Italian strength in Albania, Greece, and Yugoslavia comprised thirty-one division-sized units, the bulk of them under the Italian Army Group East in Tirana, and a total of 380,000 men at the time of the signing of the Italian armistice on 3 September 1943. Though in the process of withdrawing from the Balkans at the time their government capitulated and realigned itself on the side of the Allies, these forces still held most of Albania; portions of Slovenia, Dalmatia, and Montenegro; the Ionian Coast and Islands of Greece; and a number of the Aegean Islands. In addition, they had troops in Croatia, in the interior of Greece, and under German command on Crete.
Negotiations between the Allies and the Badoglio government were conducted in great secrecy, thus the abrupt capitulation of Italy caught both Italian and German commanders by surprise. The immediate German reaction was to put Operation KONSTANTIN (seizing control of the Italian-occupied areas) into effect, and to disarm those Italian units that refused to continue the war on the German side. The capture of Foggia, with its great air base, and the adjacent ports in Italy by the Allies on 17 September made it imperative for the Germans to secure control of the Dalmatian coast and ports without delay. Unable to advance farther in Italy for the moment, the Allies might well attempt a crossing of the Adriatic in force.
The opportunity to procure much-needed weapons and equipment was not lost by the guerrillas, who immediately called upon the Italian garrisons to surrender. Fearful of guerrilla vengeance, however many Italian units waited in place to be disarmed by the Germans, and the situation developed into a race between Germans and guerrillas to reach them.
II. Yugoslavia and Albania
Some 4,000 men of the Isonzo, Bergamo, and Zara Divisions in Dalmatia, Slovenia, and Croatia deserted their units to join the Partisans and Chetniks when the Italian armistice was announced. The Firenze Division, under its commander, went over as a unit to the guerrillas in Albania. A number of higher commanders and staffs managed to obtain transportation by air or sea to Italy, while the remaining Italian troops were disarmed by the Germans and guerrillas. Incensed by what they considered treachery on the part of their former allies, the Germans made it a point to single out Italian units and installations in their continuing antiguerrilla operations. Italian troops disarmed by the irregulars were bombed and strafed in their unit areas by German airmen, and German ground troops hunted down Italian groups and units with the guerrilla forces opposing them.
The Dalmatian port of Split, with enormous stocks of food, clothing, fuel, and ammunition for the Italian occupation forces fell to the Partisans and their thousands of adherents among the dock workers and left-wing elements of the population. Though the Partisans were forced to evacuate Split, they managed to remove considerable quantities of stores before the arrival of German forces. Nor were the Chetniks idle during this period of changing authority Strong detachments moved into Dalmatia, seizing long stretches of the coastal areas and obtaining stocks of arms from Italian' units sympathetic to them in the past.

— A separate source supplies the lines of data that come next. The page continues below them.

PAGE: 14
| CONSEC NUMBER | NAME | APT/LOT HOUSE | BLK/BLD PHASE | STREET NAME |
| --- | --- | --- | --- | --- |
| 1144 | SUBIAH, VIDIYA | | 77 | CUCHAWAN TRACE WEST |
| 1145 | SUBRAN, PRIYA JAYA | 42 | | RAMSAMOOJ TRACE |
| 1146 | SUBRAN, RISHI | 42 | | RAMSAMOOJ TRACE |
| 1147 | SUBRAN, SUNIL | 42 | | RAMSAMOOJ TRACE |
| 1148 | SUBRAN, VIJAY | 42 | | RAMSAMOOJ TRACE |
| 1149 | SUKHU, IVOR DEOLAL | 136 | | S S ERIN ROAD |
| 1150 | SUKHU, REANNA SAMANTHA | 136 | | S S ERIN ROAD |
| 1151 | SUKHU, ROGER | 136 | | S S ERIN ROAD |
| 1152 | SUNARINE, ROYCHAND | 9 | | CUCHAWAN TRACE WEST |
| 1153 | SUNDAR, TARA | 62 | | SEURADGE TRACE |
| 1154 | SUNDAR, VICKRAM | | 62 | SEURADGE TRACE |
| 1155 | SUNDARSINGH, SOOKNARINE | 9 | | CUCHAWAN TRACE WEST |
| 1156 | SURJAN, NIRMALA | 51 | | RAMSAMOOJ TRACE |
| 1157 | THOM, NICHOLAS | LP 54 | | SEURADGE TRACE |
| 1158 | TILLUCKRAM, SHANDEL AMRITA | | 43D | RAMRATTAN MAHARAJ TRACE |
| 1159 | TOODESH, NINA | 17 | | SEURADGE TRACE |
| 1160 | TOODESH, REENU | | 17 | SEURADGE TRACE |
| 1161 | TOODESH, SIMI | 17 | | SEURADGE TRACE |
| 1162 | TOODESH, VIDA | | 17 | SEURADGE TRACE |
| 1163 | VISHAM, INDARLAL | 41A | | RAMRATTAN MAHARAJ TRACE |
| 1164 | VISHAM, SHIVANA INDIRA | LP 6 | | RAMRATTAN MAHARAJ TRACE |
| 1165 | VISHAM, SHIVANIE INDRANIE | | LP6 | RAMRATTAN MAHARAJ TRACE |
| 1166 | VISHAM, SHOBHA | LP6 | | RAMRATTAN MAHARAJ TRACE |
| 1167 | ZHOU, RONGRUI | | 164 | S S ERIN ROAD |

The Croatian state, truncated by the Italian annexation of Dalmatia, moved forces into the coastal areas, fearing the Italians would try to hold Dalmatia until confirmed in its possession by the Allies as part of the reward for changing allegiance. Too, the Poglavnik had to impress his restless population, and a show of force against the former Italian overlords in their weakened state appeared to be an ideal opportunity.
'The confused situation and sporadic fighting of the next few weeks ended with the Germans in control of the ports, main centers of population, and exposed coastal areas. The Partisans, laden with loot, were busily re-equiping and regrouping their forces in the mountains and carrying out a harrassing campaign against the new occupation troops. In Slovenia and Dalmatia, to relieve their own troops of many routine security duties, the Germans banded together the Italian-sponsored "White Guard" of Rupnik and the "Blue Guard" of Novak, the latter a Chetnik commander, into the "Domobran," a home guard-type of organization. Large numbers of Chetniks turned to the Partisans, and others gave up the struggle to return to their homes. The Croat units came under German control or returned to Croatia to support the weakening government of Ante Pavelitch.
Farther away from home than the troops in Yugoslavia, thousands of Italians in Greece chose to surrender to the Germans rather than continue the war on the German side, and numerous Italian troops from other units were integrated into labor battalions. Unlike their countrymen in Yugoslavia, most of the remaining Italian troops in Greece were disarmed by the Germans and immediately interned.
Several major units, however, elected to aline themselves on the Allied side. The Pinerolo Division and Aosta Cavalry Regiment went over to the ELAS-EDES forces, and plans were made to commit them as units. When one proposed operation was refused by the Italians and another was complete]v unsuccessful, the Greeks disarmed both the division and the regiment and accepted volunteers from them into regular guerrilla units. A few of the Italian troops in Greece managed to make their way back to Italy or fled to the mountains as individuals or in small groups eventually to be captured by the guerrillas or to join the bands on their own initiative. A force of 1,100, war-weary and not desirous of fighting on eitber site, made its way to internment in central Turkey. The situation on the Greek islands presented a different picture to that on the mainland. While Italian forces on Crete were disarmed without difficulty by the Germans, those on Rhodes surrendered only after a pitched battle and a strong show of force. On Cephalonia, the commander and 4,000 of the garrison were shot for resisting a German demand to surrender and units on other islands established contact with British forces in the Middle East by radio to request reinforcements.
Augmented by British troops, the garrison of Leros held out against heavy German attacks for several months finally surrendering with 5,350 Italians and 3,200 British on 17 November. Samos, the last of the larger Greek islands held by the Italians, surrendered a days later.
It was proposed by some planners that the Germans abandon the southern part of the Balkan Peninsula and withdraw to a more defensible line in northern Greece. Hitler, however, would not permit it, nor could Germany risk exposing; the sources of so many strategic raw materials to attack by aircraft the Allies would certainly bring with them to Greek bases. An estimated 50 percent of Germany's oil, all of its chrome, 60 percent of its bauxite, 24 percent of its antimony, and 21 percent of its copper were procured from Balkan sources. Hence, despite the advance of Allied troops in Italy to a point below Rome and the superiority of the Allied air forces over southern Greece and the Greek islands, the German defenders were ordered to remain in place.
It would seem that some of the Italian troops were more aggressive after the surrender then before. I hadn't realized that the Germans were ready to kill so many also. Especially on Cephalonia where they shot the Italian commander and 4,000 troops who resisted.